[[ Source records open ]]

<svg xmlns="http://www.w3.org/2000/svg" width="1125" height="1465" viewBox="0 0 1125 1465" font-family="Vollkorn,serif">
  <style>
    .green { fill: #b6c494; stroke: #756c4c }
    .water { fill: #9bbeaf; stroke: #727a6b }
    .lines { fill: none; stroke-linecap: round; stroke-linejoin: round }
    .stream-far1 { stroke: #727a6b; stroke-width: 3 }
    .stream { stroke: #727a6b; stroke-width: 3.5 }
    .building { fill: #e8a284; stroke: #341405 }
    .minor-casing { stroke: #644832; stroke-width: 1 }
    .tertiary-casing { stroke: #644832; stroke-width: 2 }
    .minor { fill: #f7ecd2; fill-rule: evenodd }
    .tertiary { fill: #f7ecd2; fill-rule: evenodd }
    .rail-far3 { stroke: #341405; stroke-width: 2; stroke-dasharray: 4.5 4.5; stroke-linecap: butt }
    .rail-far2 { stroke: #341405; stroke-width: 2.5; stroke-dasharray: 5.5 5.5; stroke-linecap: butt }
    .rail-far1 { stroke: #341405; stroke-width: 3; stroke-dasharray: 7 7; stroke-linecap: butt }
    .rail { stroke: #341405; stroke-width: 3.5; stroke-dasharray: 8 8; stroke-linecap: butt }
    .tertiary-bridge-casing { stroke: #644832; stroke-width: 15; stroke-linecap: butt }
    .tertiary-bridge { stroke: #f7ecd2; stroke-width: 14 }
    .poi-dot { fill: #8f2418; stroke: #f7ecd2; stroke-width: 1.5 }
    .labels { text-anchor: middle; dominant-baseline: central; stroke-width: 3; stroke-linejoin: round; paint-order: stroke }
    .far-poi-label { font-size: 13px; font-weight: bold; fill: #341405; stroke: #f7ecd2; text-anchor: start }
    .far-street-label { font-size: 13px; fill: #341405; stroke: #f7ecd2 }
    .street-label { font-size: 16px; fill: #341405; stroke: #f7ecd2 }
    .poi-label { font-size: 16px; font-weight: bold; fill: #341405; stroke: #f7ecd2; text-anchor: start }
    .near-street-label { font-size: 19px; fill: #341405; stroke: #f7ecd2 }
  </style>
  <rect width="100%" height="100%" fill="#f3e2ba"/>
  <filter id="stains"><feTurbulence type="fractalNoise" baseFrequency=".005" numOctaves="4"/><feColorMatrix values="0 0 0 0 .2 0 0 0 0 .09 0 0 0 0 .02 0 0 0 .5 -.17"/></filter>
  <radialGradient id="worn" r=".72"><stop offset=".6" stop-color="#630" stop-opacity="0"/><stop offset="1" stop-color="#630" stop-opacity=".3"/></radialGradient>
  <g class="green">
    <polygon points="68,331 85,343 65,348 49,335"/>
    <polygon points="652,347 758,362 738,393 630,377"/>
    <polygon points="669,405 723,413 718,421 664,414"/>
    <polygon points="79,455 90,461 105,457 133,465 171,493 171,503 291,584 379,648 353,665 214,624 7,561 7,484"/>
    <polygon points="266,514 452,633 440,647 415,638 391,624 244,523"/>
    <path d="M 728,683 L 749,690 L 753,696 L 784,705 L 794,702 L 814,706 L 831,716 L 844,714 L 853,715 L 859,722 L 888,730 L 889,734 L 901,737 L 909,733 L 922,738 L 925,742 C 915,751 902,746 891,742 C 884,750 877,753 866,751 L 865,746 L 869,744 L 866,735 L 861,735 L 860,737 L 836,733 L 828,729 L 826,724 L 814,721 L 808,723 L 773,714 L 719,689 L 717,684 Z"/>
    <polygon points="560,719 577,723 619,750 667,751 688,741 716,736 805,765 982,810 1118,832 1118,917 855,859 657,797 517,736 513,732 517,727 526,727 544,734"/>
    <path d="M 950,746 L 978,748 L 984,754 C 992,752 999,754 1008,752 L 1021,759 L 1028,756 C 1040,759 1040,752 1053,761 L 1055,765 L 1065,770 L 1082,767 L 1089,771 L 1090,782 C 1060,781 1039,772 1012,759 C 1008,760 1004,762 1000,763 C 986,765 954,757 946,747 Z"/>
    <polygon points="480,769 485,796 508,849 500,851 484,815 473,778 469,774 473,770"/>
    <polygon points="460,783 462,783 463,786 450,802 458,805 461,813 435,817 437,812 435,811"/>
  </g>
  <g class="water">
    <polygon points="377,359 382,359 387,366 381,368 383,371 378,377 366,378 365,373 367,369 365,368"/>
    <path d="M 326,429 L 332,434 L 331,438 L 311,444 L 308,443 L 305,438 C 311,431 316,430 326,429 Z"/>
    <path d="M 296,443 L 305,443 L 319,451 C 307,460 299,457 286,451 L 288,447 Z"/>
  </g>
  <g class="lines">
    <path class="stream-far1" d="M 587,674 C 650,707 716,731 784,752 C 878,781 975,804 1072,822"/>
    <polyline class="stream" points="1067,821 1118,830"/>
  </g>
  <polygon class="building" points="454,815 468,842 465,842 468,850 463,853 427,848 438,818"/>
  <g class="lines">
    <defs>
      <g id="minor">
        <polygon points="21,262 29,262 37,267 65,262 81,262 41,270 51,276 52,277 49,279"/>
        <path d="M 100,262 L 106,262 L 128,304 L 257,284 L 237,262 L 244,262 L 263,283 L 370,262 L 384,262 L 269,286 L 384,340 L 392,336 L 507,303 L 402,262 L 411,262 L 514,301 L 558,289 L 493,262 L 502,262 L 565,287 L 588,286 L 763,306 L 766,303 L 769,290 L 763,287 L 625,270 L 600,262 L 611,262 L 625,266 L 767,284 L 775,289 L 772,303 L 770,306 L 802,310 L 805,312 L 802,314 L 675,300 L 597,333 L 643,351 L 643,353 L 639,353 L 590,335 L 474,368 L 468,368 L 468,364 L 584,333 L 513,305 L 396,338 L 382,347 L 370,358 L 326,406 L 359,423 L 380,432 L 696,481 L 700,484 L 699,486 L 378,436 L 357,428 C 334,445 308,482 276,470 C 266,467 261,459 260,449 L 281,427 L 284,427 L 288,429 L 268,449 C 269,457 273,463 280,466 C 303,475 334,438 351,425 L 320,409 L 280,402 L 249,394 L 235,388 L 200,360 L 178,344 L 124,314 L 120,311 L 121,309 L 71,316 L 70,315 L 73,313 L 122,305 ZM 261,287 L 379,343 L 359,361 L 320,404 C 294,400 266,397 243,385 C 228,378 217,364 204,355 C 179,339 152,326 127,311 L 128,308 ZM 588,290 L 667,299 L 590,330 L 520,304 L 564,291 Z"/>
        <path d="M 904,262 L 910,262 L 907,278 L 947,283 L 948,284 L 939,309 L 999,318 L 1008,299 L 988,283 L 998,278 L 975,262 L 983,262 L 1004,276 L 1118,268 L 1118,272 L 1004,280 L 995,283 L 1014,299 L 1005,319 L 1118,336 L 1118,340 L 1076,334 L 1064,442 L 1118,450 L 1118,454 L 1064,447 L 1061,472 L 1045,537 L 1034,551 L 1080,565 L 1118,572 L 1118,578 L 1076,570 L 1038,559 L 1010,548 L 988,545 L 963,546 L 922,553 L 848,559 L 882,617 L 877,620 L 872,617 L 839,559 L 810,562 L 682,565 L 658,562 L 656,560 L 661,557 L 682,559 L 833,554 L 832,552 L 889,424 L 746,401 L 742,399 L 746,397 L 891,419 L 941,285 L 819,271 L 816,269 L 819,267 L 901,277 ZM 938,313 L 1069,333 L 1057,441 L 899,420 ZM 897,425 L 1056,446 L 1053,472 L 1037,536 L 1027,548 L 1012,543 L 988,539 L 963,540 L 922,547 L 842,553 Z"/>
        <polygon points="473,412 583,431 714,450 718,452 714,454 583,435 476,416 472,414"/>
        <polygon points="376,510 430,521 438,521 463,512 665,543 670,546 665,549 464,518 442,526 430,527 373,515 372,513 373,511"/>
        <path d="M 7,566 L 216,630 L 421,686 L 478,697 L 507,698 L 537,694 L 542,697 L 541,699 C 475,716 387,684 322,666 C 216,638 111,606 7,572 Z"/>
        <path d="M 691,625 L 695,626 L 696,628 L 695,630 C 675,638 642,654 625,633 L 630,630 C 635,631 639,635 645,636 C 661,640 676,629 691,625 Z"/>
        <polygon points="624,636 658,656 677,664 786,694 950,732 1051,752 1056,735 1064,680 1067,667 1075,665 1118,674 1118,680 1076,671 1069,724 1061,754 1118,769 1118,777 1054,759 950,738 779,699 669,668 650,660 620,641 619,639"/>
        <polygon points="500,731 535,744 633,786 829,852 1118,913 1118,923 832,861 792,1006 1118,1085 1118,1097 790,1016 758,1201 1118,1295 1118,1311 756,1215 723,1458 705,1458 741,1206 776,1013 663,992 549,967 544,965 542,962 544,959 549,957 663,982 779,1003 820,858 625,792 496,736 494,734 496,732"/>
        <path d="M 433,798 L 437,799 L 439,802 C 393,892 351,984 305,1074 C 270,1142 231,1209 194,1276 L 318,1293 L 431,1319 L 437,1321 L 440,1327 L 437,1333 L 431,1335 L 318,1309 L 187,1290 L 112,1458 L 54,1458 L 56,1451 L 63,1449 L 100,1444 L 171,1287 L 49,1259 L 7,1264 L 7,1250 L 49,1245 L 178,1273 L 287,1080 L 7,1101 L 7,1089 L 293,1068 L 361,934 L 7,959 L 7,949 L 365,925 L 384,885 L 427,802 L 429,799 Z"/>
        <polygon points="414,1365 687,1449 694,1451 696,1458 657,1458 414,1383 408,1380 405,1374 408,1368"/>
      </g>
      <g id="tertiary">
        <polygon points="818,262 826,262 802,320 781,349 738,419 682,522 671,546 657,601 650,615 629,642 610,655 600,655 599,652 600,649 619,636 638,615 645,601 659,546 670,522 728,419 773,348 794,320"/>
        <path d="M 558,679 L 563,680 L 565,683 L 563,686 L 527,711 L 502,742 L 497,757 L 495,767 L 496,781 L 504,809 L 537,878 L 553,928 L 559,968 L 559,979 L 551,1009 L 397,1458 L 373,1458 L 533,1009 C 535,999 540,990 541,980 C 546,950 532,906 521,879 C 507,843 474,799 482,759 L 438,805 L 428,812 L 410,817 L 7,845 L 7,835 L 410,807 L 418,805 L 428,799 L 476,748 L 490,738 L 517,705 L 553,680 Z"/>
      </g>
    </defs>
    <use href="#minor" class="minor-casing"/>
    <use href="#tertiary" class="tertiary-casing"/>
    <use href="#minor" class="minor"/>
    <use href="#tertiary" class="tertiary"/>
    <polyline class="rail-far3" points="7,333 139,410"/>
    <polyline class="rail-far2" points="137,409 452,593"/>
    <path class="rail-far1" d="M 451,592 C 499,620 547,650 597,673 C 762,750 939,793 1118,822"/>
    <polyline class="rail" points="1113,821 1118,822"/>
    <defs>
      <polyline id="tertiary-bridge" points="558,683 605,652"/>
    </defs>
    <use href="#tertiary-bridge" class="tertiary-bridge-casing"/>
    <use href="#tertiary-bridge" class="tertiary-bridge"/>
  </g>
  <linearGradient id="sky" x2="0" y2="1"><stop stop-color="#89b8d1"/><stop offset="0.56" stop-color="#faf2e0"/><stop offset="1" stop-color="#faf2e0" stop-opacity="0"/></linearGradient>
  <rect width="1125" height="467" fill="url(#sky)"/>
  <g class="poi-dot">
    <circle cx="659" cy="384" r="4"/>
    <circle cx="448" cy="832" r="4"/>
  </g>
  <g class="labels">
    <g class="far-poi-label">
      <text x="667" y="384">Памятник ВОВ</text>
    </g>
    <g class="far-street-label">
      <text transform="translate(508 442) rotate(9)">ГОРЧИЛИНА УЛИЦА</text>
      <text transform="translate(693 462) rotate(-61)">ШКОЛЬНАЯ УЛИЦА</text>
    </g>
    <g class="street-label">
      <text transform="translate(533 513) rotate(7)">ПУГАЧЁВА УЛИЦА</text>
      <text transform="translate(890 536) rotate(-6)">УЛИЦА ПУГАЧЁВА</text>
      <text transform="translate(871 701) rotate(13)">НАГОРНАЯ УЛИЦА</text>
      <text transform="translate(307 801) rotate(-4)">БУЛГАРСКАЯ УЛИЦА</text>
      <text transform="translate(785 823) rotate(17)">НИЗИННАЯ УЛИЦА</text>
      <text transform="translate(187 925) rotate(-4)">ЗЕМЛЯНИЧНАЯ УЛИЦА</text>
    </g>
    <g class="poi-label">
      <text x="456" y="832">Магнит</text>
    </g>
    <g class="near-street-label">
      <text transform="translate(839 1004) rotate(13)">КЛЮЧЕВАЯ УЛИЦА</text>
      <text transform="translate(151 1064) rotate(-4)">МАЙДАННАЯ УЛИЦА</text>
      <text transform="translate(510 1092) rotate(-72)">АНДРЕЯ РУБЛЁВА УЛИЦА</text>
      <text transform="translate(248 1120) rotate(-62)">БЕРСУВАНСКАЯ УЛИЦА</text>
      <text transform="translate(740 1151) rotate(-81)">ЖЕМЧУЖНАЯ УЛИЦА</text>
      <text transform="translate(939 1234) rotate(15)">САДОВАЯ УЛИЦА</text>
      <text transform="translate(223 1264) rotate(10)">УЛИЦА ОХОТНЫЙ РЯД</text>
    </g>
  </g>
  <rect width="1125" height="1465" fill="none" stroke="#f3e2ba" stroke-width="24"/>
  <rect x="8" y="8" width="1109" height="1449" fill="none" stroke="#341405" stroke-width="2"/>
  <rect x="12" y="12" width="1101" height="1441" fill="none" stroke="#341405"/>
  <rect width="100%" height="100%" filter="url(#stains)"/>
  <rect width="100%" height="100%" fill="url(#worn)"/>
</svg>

[[ Source records closed ]]

**Required work**
Once every line of the material holding the word "building" has been counted, report the total and nothing more.

**Result**
2